**Given records**
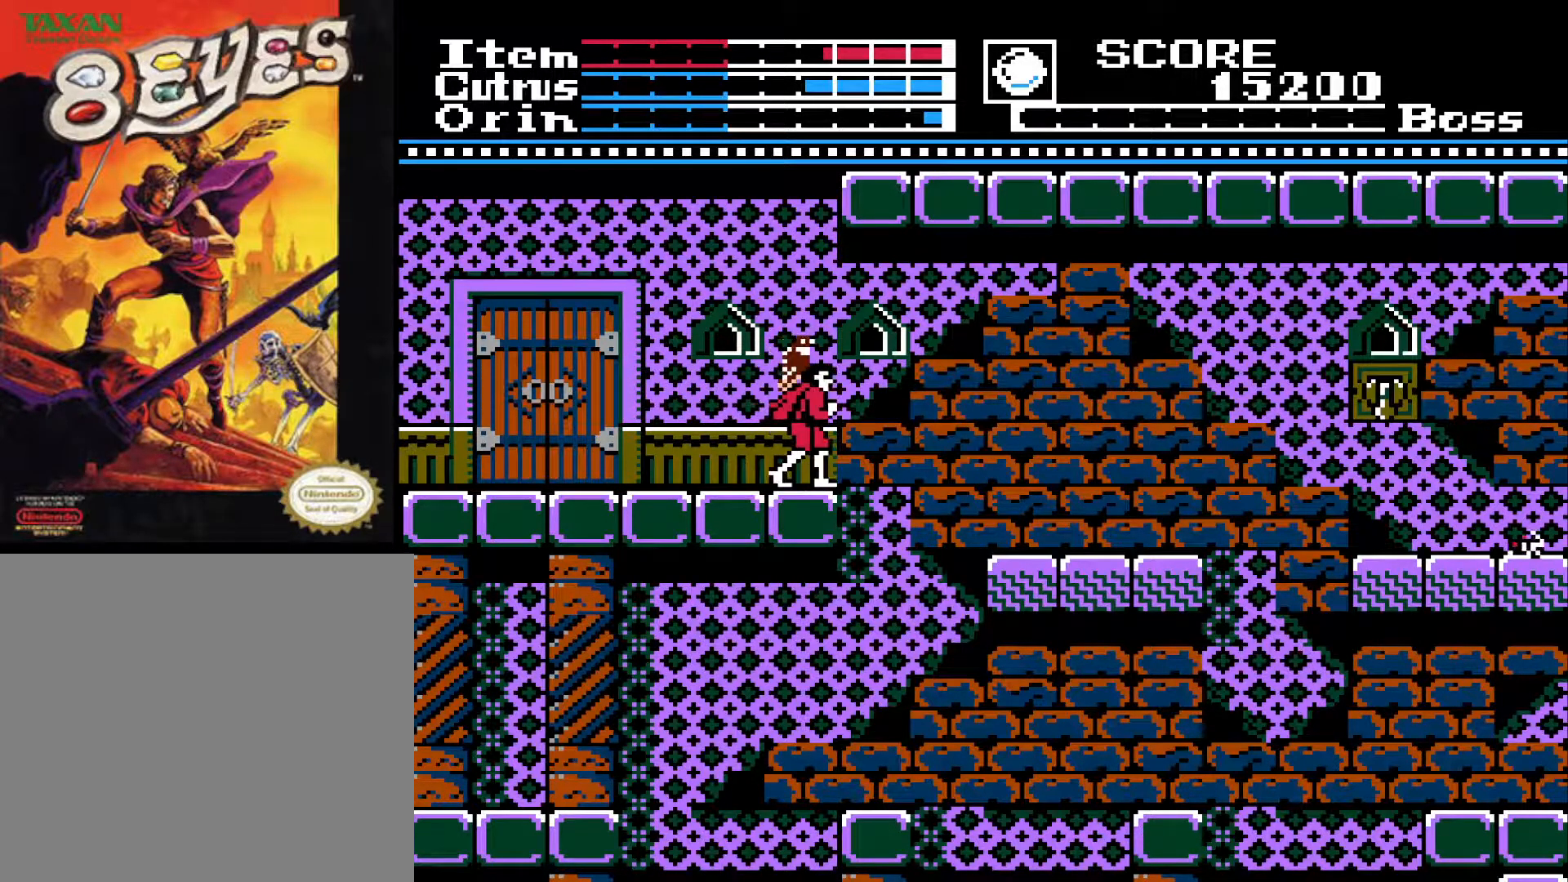
{"buttons": [], "left_stick": "center", "right_stick": "center", "events": [[33, "DPAD_UP", "down"], [67, "X", "down"], [150, "DPAD_UP", "up"], [150, "X", "up"]]}
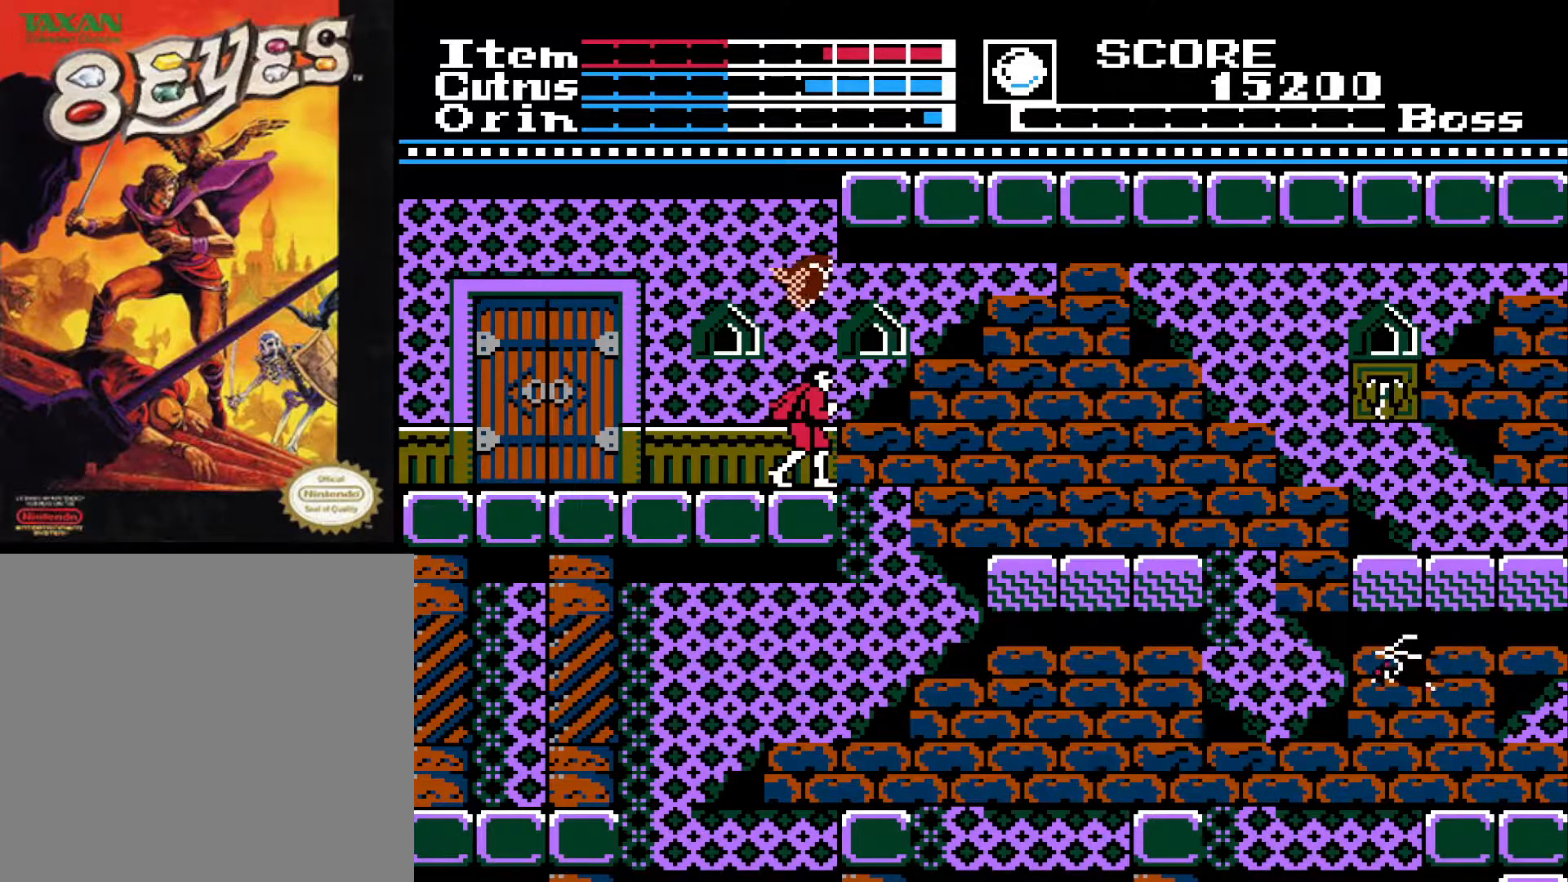
{"buttons": [], "left_stick": "center", "right_stick": "center", "events": []}
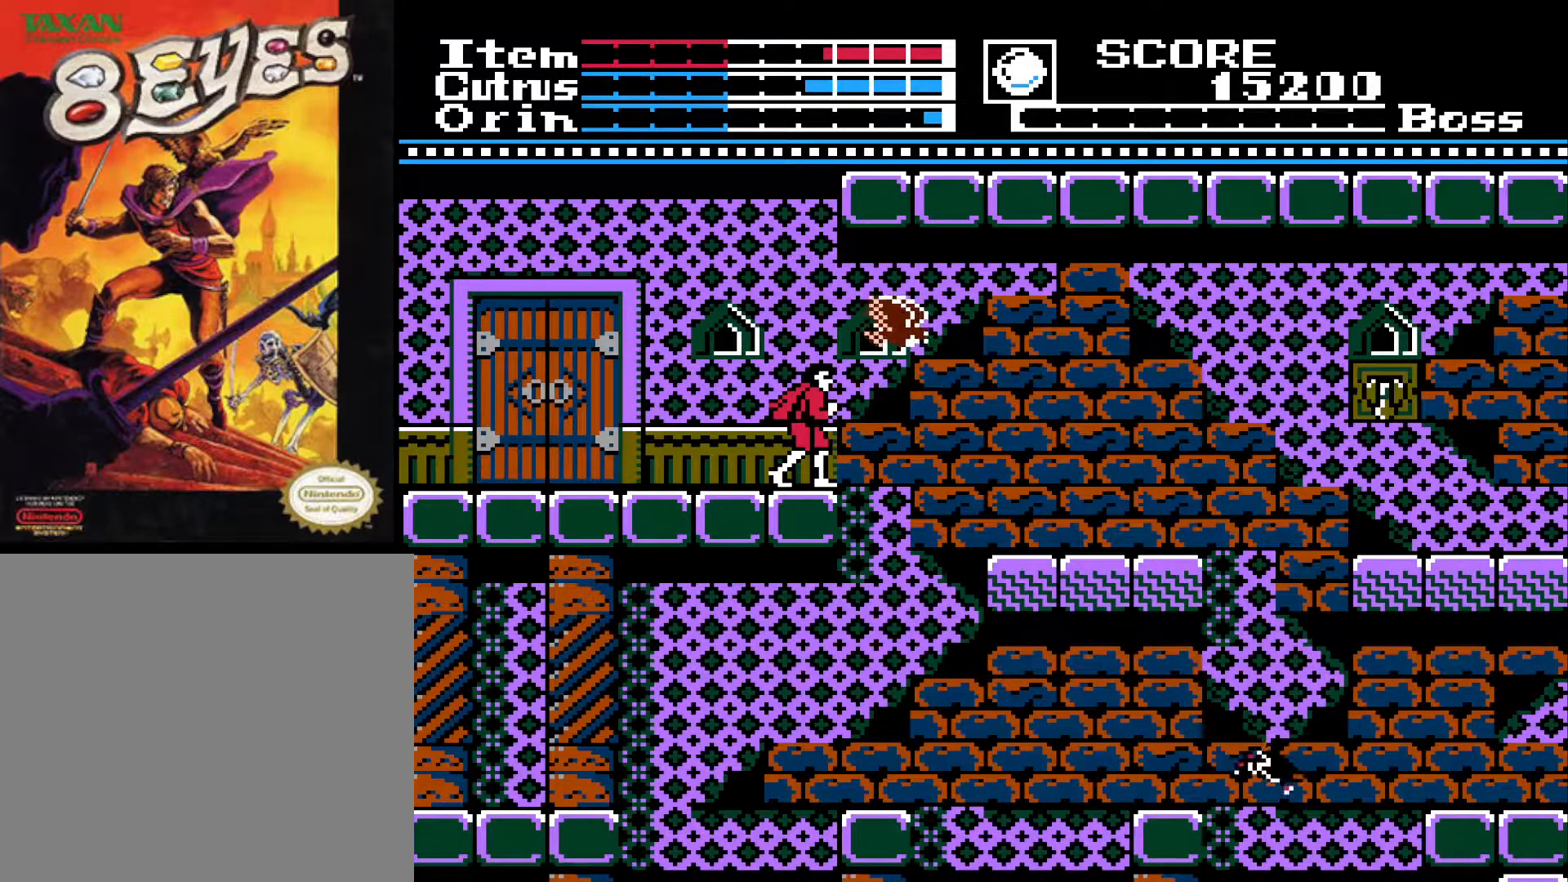
{"buttons": ["DPAD_UP"], "left_stick": "center", "right_stick": "center", "events": [[483, "DPAD_UP", "down"]]}
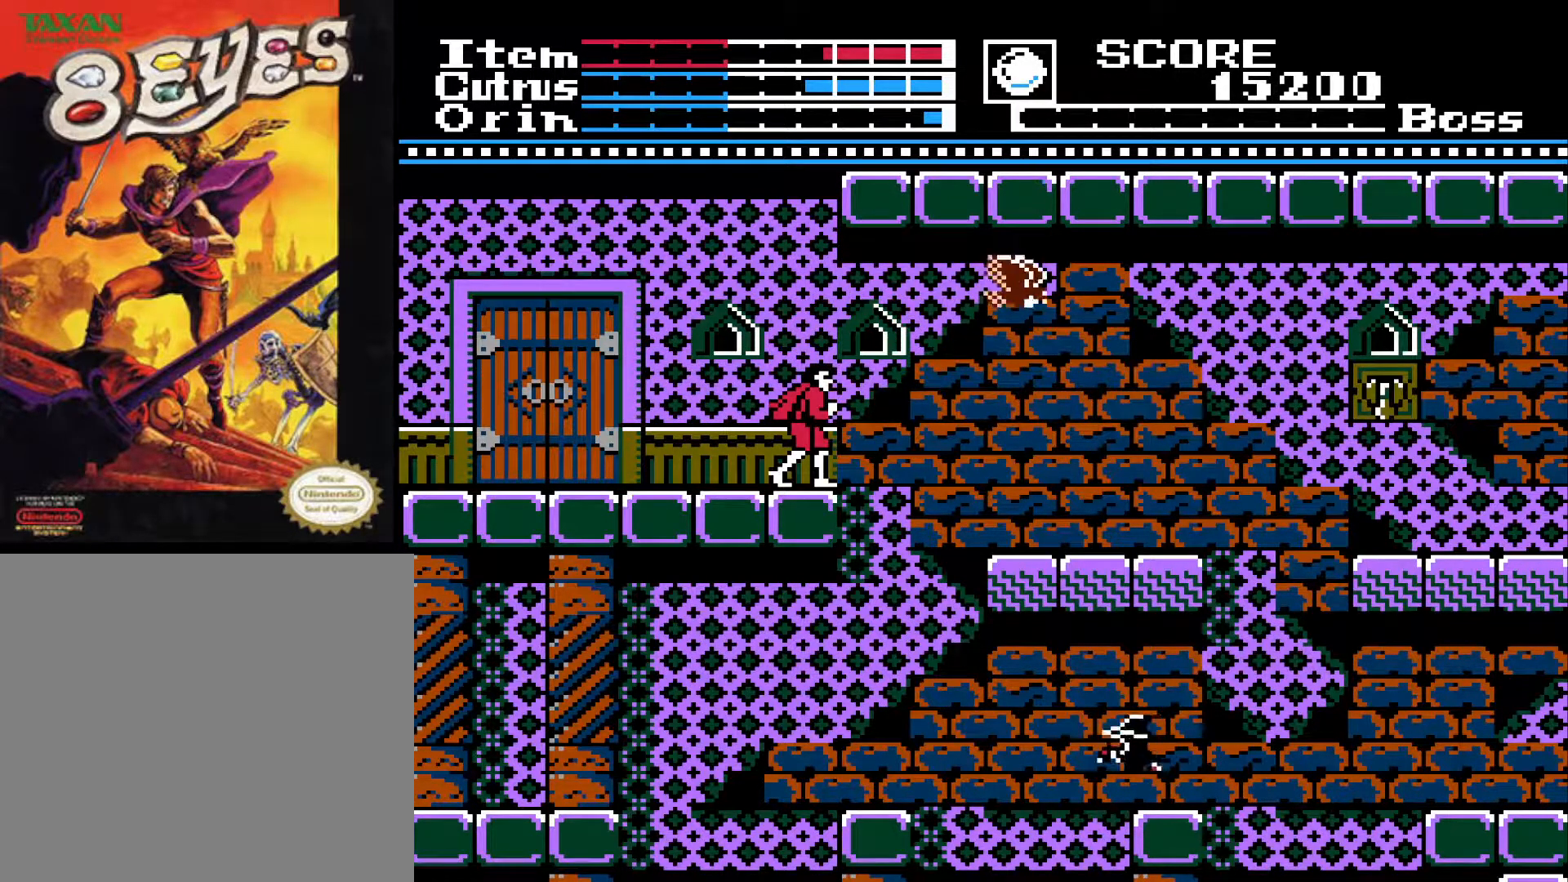
{"buttons": [], "left_stick": "center", "right_stick": "center", "events": [[17, "X", "down"], [133, "X", "up"], [150, "DPAD_UP", "up"]]}
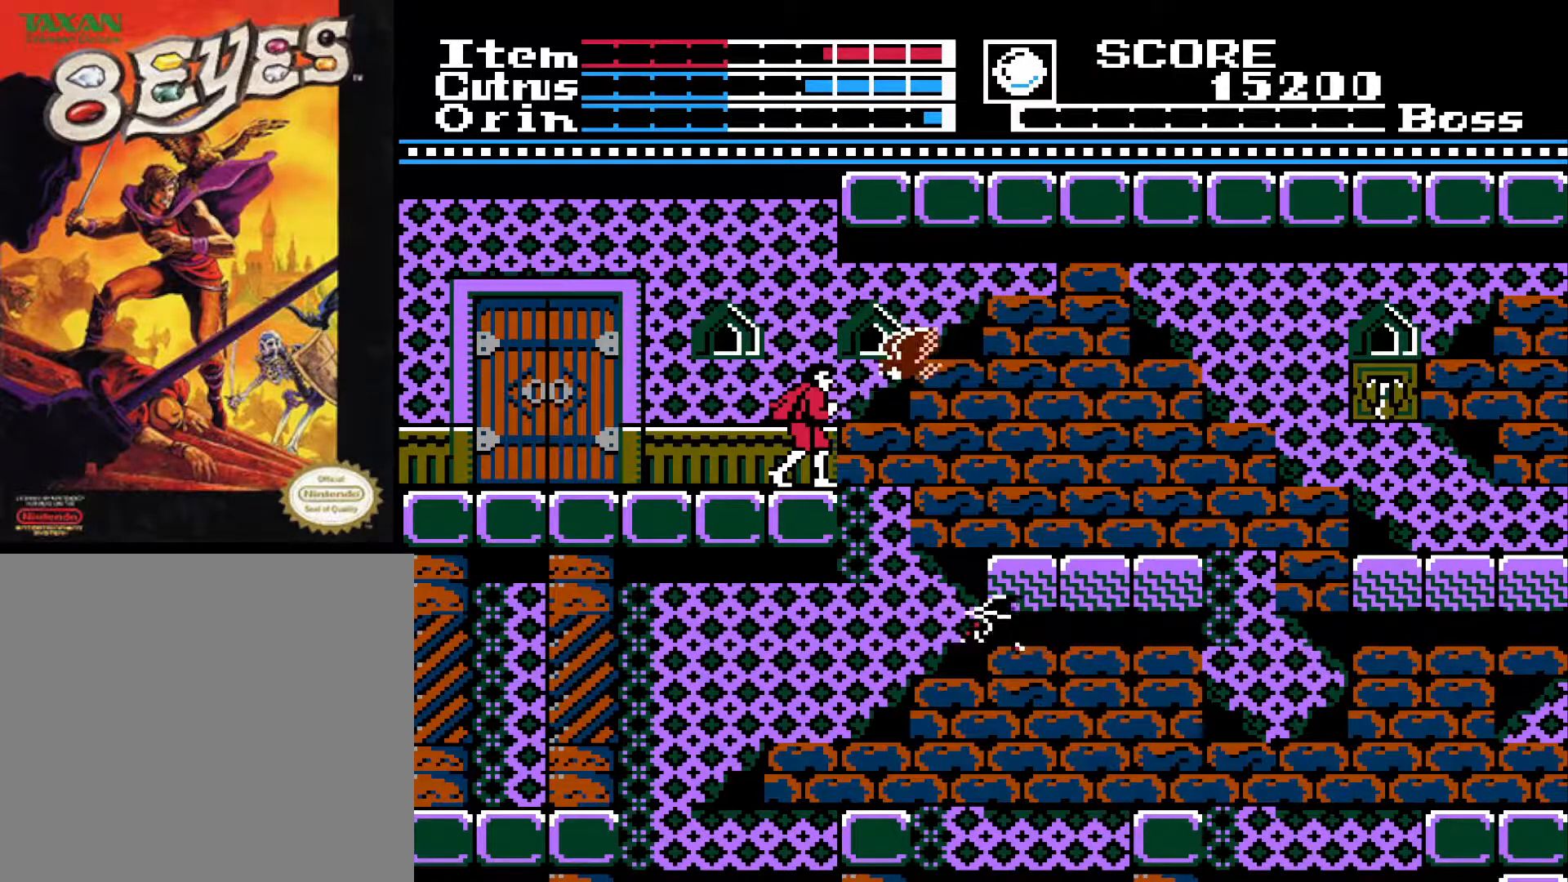
{"buttons": ["DPAD_LEFT"], "left_stick": "center", "right_stick": "center", "events": [[450, "DPAD_LEFT", "down"]]}
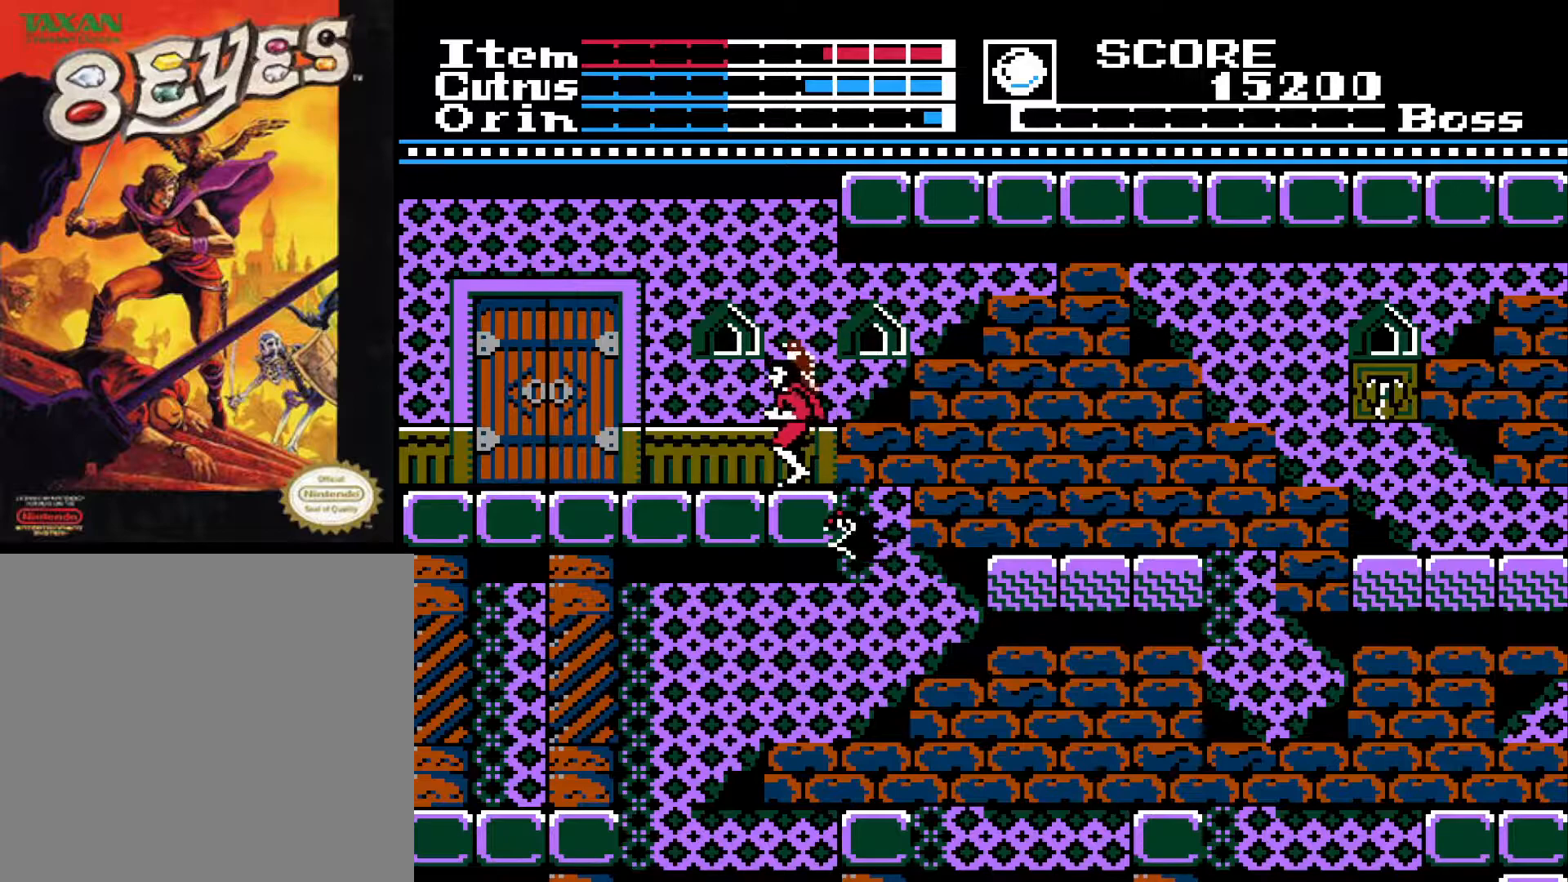
{"buttons": [], "left_stick": "center", "right_stick": "center", "events": [[100, "A", "down"], [300, "DPAD_LEFT", "up"], [417, "A", "up"]]}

**Task details**
Once the pictures are set aside, write out each record exactly.

**Solution to this exercise**
{"buttons": [], "left_stick": "center", "right_stick": "center", "events": [[33, "DPAD_UP", "down"], [67, "X", "down"], [150, "DPAD_UP", "up"], [150, "X", "up"]]}
{"buttons": [], "left_stick": "center", "right_stick": "center", "events": []}
{"buttons": ["DPAD_UP"], "left_stick": "center", "right_stick": "center", "events": [[483, "DPAD_UP", "down"]]}
{"buttons": [], "left_stick": "center", "right_stick": "center", "events": [[17, "X", "down"], [133, "X", "up"], [150, "DPAD_UP", "up"]]}
{"buttons": ["DPAD_LEFT"], "left_stick": "center", "right_stick": "center", "events": [[450, "DPAD_LEFT", "down"]]}
{"buttons": [], "left_stick": "center", "right_stick": "center", "events": [[100, "A", "down"], [300, "DPAD_LEFT", "up"], [417, "A", "up"]]}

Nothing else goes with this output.